• WHAT THE TASK ASKS
Every line of the records below from the line with "13 or not. ~" up to and including the line with "to calculate it." must be reproduced exactly, and no line outside that range.

• Collected data
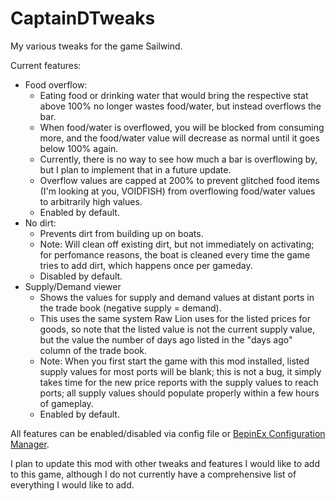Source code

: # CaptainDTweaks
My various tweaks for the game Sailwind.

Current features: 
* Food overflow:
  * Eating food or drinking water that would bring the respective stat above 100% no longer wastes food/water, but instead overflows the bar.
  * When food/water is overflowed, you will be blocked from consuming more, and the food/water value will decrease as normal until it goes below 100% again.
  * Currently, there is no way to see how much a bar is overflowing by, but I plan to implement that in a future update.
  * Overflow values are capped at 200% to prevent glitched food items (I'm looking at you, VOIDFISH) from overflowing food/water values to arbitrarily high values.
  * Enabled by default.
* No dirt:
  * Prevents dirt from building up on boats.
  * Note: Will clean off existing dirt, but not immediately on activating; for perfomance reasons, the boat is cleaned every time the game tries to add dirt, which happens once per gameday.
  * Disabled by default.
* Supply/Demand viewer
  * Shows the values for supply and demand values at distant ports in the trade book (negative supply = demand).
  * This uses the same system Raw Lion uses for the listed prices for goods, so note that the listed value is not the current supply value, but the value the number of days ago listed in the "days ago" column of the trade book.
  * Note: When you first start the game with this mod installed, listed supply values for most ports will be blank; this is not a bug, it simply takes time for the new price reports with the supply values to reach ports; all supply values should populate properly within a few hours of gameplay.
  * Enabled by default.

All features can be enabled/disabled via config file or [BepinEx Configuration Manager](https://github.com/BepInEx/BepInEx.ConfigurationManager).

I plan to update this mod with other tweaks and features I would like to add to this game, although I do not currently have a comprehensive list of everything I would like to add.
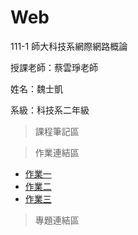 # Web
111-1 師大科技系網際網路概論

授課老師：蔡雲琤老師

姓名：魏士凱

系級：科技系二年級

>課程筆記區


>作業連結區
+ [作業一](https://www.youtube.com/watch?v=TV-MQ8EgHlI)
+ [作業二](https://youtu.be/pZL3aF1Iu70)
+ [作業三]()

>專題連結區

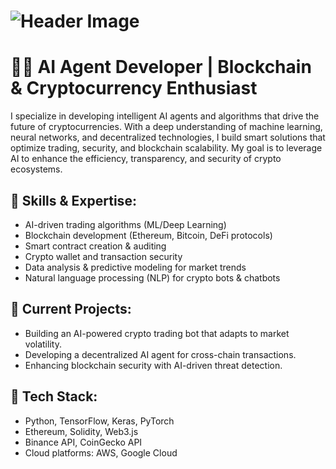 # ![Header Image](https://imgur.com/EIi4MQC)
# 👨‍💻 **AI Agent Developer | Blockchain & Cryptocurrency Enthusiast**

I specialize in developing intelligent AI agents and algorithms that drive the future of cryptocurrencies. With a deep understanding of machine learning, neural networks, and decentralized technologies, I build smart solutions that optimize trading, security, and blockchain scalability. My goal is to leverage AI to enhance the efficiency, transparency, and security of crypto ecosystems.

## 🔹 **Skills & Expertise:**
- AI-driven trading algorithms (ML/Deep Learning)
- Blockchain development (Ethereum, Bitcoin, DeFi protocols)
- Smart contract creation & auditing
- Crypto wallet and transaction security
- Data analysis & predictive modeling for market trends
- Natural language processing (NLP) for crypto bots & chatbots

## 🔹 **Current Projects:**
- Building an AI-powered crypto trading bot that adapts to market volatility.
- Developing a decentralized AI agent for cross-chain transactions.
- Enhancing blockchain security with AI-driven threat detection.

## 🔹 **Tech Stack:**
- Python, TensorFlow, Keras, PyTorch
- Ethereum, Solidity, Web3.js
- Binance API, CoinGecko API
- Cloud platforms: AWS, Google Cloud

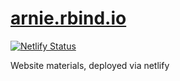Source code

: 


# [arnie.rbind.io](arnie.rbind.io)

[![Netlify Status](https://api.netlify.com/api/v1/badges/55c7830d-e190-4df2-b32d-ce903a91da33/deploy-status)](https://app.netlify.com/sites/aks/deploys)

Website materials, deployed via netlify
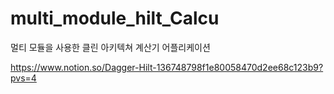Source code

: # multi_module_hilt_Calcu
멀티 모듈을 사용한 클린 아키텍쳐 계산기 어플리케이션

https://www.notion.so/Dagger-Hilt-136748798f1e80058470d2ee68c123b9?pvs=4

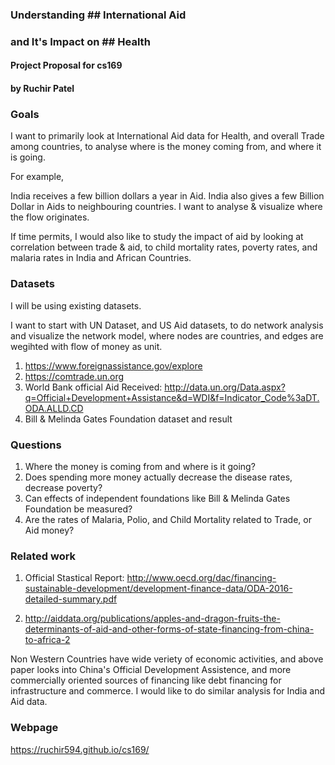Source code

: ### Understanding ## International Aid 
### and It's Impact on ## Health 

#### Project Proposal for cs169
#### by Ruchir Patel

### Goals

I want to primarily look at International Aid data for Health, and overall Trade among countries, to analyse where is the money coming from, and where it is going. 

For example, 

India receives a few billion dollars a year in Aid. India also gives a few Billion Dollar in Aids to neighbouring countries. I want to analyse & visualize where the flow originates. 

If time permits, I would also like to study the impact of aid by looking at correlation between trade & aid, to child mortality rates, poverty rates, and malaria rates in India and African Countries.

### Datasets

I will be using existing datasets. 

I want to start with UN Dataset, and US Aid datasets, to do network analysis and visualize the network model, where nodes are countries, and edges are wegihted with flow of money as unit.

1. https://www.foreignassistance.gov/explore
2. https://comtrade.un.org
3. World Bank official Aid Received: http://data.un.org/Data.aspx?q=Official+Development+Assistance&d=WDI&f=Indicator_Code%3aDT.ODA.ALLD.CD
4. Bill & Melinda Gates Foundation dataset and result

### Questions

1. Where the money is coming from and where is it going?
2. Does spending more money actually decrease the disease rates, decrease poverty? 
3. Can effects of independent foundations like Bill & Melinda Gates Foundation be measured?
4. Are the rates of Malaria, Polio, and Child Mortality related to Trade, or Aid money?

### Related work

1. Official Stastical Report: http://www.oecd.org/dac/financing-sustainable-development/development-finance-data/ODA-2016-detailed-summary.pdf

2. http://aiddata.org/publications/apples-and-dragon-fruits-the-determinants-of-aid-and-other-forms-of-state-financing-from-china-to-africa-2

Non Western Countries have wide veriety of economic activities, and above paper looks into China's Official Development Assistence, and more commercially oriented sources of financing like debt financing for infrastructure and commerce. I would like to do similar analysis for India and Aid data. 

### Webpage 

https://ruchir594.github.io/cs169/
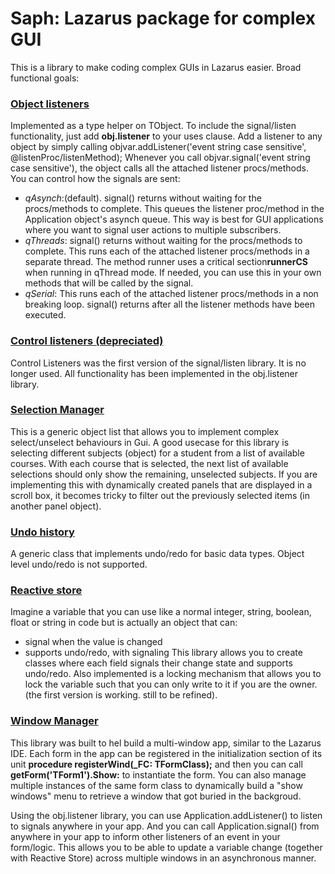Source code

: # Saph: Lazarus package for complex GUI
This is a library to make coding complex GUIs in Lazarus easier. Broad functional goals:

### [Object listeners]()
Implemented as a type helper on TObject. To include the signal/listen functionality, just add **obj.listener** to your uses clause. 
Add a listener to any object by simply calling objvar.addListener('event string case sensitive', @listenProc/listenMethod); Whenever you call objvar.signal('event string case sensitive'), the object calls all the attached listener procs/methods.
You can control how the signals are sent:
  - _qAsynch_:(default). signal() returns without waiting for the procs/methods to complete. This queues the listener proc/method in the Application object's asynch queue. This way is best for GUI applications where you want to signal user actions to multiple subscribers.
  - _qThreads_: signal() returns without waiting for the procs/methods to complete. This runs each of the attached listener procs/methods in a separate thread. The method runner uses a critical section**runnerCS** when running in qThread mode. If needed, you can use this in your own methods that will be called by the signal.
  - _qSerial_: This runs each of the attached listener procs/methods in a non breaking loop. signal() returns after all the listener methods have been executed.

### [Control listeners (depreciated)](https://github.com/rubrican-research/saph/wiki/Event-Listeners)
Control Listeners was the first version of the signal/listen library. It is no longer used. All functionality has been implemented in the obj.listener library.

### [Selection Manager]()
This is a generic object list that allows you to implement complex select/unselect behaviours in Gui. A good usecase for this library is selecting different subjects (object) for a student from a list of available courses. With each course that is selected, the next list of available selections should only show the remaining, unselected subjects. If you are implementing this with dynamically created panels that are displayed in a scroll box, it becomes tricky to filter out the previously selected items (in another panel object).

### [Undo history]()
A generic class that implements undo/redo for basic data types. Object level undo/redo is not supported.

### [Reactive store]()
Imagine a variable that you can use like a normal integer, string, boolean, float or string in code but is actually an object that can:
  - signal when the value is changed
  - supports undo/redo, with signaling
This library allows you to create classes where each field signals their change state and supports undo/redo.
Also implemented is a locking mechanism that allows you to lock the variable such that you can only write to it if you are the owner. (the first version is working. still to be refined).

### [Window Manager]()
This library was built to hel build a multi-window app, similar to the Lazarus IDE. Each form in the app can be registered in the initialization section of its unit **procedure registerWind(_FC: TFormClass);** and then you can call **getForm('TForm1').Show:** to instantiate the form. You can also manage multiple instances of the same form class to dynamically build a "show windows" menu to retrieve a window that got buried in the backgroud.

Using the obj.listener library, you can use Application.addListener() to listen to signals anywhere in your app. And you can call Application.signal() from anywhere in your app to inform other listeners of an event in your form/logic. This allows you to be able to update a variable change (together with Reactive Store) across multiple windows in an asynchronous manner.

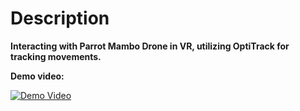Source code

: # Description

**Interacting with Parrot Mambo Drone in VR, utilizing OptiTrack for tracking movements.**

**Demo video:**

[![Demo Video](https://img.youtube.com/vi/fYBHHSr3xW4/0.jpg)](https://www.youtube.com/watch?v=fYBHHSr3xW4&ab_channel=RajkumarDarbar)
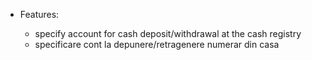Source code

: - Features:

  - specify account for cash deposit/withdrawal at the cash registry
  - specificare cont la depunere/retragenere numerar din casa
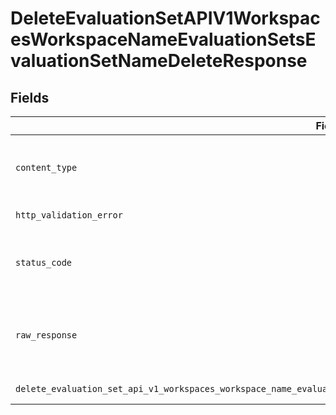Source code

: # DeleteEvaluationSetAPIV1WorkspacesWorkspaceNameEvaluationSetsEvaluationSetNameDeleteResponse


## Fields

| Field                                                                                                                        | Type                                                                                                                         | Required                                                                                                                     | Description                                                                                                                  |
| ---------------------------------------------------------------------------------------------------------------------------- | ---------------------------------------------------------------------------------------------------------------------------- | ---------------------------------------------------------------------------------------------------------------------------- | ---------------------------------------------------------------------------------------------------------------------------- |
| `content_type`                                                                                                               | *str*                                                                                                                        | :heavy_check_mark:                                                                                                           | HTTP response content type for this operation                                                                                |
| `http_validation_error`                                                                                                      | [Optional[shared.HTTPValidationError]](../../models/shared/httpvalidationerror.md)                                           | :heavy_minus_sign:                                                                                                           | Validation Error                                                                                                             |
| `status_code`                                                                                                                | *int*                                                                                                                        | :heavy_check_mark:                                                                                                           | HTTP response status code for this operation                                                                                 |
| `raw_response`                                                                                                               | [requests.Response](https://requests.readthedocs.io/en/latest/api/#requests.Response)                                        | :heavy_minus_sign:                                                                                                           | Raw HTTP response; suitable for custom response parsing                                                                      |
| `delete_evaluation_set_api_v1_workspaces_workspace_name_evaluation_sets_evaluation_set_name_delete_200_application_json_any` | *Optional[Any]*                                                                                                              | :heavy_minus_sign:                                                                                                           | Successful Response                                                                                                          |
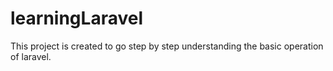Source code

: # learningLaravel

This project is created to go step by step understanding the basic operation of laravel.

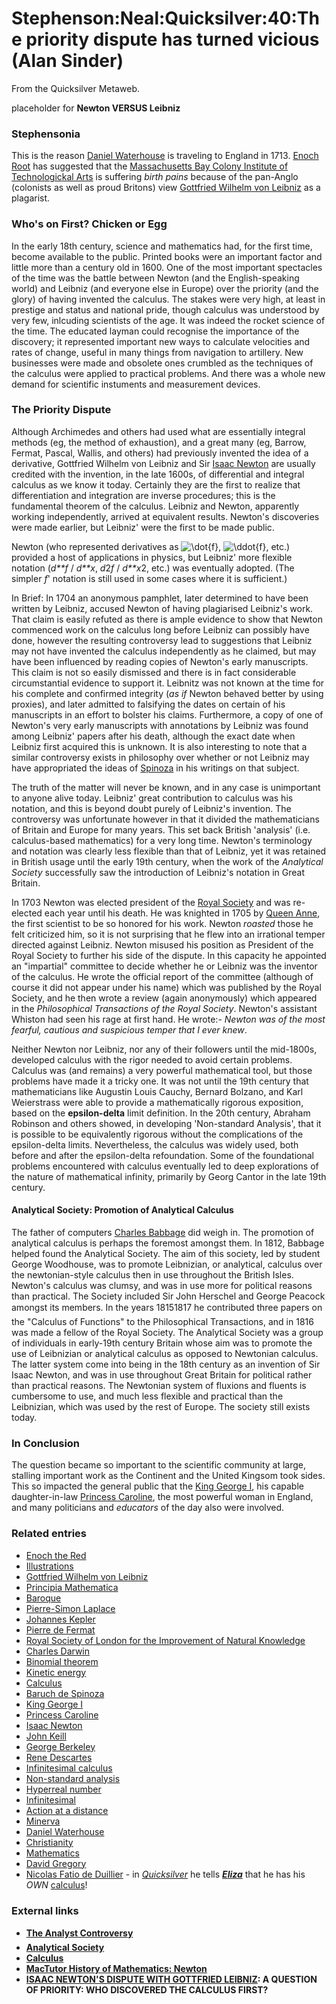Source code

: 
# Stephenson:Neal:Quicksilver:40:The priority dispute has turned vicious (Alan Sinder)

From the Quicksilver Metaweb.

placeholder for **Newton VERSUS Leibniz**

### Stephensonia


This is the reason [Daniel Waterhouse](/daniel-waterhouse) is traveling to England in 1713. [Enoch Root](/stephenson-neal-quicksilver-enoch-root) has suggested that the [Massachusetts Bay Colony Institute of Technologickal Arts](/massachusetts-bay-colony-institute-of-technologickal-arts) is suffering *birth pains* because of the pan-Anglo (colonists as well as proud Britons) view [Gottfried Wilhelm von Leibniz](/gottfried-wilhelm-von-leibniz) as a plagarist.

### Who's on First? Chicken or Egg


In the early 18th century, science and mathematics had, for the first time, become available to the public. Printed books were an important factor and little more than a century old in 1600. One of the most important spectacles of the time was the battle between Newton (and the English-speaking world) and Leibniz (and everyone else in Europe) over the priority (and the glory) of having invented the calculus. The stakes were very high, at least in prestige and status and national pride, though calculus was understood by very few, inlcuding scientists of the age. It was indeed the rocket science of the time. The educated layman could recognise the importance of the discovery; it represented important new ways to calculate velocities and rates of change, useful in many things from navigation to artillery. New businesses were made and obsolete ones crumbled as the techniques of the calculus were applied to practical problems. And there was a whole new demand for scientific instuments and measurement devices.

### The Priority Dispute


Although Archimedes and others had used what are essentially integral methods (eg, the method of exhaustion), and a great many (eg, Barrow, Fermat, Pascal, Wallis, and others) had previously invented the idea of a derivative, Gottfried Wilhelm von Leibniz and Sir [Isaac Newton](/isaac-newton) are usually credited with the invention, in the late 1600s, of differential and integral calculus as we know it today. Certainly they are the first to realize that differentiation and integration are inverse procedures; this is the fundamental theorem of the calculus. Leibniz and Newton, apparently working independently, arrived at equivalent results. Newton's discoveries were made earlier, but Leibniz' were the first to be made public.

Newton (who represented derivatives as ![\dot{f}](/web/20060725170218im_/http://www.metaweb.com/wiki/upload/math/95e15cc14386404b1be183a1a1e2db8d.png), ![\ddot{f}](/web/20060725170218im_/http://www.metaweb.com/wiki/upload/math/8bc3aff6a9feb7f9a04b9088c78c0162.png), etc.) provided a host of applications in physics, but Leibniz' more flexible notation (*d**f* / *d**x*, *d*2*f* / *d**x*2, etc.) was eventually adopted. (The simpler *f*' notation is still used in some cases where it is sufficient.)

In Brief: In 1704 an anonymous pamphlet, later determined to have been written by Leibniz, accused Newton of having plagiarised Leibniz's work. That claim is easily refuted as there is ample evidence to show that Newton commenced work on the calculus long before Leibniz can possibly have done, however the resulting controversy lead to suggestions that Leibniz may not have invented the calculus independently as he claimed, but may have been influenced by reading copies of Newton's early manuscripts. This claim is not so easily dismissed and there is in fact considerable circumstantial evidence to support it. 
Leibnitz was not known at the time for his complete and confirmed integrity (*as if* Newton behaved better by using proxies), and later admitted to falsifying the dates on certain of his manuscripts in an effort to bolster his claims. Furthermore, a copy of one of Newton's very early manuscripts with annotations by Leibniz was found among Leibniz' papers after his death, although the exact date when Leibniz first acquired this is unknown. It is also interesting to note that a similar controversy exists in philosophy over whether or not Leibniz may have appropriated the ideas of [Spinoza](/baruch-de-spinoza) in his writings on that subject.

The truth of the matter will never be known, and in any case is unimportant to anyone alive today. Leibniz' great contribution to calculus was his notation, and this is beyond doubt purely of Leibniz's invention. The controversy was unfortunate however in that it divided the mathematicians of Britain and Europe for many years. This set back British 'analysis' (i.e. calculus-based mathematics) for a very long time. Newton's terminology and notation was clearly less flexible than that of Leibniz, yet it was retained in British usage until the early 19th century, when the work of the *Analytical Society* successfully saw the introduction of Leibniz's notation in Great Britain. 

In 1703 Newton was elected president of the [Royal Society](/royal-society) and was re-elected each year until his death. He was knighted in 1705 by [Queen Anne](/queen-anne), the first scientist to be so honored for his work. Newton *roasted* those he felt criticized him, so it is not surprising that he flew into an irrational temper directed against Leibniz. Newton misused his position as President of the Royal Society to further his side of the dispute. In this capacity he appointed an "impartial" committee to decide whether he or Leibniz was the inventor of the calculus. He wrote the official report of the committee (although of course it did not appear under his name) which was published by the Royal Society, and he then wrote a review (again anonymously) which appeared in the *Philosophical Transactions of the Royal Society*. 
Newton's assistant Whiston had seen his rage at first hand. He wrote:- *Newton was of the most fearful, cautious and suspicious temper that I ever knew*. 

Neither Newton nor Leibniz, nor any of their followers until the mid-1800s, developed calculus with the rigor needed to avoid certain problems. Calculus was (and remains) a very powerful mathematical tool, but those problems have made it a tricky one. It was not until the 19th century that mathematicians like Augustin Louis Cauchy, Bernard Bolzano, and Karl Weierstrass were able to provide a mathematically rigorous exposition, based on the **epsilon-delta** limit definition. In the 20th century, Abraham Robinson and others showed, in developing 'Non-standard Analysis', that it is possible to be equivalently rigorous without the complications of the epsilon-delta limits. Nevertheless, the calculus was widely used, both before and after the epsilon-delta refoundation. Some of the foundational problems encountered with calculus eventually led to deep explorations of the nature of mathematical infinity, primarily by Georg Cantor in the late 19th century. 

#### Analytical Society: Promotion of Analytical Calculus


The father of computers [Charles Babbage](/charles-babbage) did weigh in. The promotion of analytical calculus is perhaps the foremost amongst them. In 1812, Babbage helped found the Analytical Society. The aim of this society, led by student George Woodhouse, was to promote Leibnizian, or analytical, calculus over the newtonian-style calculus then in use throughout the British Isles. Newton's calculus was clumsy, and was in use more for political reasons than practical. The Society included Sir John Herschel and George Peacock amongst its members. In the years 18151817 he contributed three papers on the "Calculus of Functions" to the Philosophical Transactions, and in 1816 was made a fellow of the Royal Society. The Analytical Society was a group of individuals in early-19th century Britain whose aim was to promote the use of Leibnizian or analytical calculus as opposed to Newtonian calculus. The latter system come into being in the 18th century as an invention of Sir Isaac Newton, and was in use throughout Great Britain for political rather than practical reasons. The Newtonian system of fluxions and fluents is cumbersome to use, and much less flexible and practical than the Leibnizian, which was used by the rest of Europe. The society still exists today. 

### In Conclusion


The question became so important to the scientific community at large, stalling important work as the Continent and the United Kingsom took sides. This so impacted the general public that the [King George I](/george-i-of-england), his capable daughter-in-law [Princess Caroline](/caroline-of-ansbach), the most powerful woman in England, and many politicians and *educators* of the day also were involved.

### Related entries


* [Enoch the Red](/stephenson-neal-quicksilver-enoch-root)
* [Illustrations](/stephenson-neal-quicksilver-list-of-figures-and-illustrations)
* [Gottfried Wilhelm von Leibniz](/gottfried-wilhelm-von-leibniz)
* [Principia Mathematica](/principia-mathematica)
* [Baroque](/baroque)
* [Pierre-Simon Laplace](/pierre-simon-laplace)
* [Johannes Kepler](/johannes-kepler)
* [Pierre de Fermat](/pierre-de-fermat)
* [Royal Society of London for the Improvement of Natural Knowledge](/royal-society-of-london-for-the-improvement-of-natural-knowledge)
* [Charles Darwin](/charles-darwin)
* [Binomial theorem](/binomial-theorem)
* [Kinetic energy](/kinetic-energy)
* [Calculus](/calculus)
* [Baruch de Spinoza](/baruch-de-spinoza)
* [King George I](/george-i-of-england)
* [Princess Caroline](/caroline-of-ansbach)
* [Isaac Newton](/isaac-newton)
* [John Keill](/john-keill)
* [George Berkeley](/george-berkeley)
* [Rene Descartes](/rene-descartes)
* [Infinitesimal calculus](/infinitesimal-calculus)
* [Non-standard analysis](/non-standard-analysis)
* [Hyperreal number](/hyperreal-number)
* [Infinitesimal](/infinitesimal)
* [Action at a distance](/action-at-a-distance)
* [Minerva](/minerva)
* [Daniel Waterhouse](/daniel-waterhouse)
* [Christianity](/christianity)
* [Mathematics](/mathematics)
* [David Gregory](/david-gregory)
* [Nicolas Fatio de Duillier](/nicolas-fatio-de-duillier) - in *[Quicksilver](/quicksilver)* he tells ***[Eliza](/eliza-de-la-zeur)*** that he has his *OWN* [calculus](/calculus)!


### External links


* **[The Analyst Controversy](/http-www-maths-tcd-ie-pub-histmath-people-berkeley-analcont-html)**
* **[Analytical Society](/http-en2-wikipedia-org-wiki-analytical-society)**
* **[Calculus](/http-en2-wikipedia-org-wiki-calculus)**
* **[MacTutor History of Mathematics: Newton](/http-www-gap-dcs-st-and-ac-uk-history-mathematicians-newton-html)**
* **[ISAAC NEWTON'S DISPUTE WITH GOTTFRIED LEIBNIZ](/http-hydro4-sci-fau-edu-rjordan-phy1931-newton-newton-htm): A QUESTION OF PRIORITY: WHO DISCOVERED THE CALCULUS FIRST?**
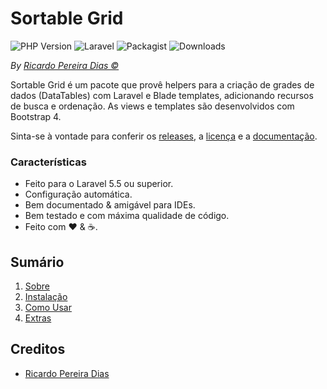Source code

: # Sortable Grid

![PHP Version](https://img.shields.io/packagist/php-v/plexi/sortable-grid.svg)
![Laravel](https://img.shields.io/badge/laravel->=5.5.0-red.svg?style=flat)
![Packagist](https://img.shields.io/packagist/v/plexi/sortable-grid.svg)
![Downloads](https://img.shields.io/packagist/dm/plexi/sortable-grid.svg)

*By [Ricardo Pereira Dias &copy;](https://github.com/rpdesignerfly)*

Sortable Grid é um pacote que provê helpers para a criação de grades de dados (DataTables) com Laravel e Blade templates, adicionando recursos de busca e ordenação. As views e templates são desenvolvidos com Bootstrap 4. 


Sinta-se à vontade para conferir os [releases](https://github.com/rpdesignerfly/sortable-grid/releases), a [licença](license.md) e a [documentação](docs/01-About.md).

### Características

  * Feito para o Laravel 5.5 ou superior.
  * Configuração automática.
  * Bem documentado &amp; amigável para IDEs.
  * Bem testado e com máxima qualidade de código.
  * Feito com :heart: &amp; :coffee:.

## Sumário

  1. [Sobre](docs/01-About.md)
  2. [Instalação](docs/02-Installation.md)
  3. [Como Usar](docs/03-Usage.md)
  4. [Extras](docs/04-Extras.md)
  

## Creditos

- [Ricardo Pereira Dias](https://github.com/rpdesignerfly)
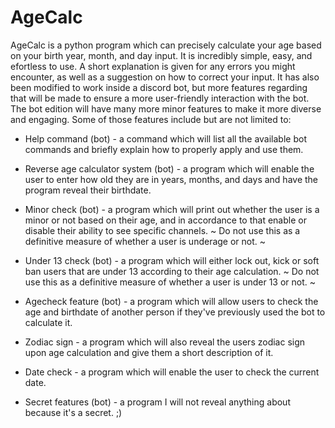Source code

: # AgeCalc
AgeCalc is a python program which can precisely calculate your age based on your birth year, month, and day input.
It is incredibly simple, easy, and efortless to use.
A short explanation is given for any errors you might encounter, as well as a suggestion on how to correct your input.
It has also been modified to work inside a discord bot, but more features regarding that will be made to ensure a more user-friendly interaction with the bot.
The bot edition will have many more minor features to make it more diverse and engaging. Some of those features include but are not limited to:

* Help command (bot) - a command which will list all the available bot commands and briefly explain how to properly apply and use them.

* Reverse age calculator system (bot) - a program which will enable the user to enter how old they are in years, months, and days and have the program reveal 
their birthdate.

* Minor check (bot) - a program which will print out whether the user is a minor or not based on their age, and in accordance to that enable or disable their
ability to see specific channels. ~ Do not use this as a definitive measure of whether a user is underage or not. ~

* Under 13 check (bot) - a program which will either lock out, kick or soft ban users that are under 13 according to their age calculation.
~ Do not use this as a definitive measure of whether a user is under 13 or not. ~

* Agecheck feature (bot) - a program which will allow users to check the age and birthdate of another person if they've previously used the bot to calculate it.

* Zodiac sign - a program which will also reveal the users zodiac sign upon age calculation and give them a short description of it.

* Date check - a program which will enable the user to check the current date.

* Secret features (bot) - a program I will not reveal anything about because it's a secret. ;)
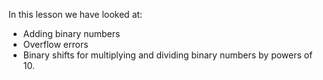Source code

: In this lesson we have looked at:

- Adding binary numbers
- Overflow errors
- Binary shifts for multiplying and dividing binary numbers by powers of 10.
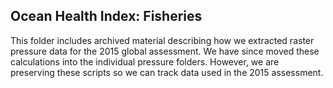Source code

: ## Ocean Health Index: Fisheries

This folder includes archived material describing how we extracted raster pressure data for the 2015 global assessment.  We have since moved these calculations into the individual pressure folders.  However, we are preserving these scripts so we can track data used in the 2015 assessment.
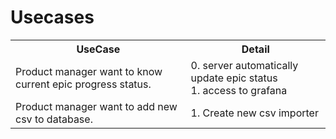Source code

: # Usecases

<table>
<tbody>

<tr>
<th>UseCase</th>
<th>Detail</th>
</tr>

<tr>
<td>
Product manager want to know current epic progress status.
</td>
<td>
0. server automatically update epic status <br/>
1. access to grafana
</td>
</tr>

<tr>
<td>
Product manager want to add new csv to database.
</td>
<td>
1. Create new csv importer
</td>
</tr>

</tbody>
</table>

• RESULT FOR THIS TASK
~ Do not use this as a definitive measure of whether a user is under 13 or not. ~

* Agecheck feature (bot) - a program which will allow users to check the age and birthdate of another person if they've previously used the bot to calculate it.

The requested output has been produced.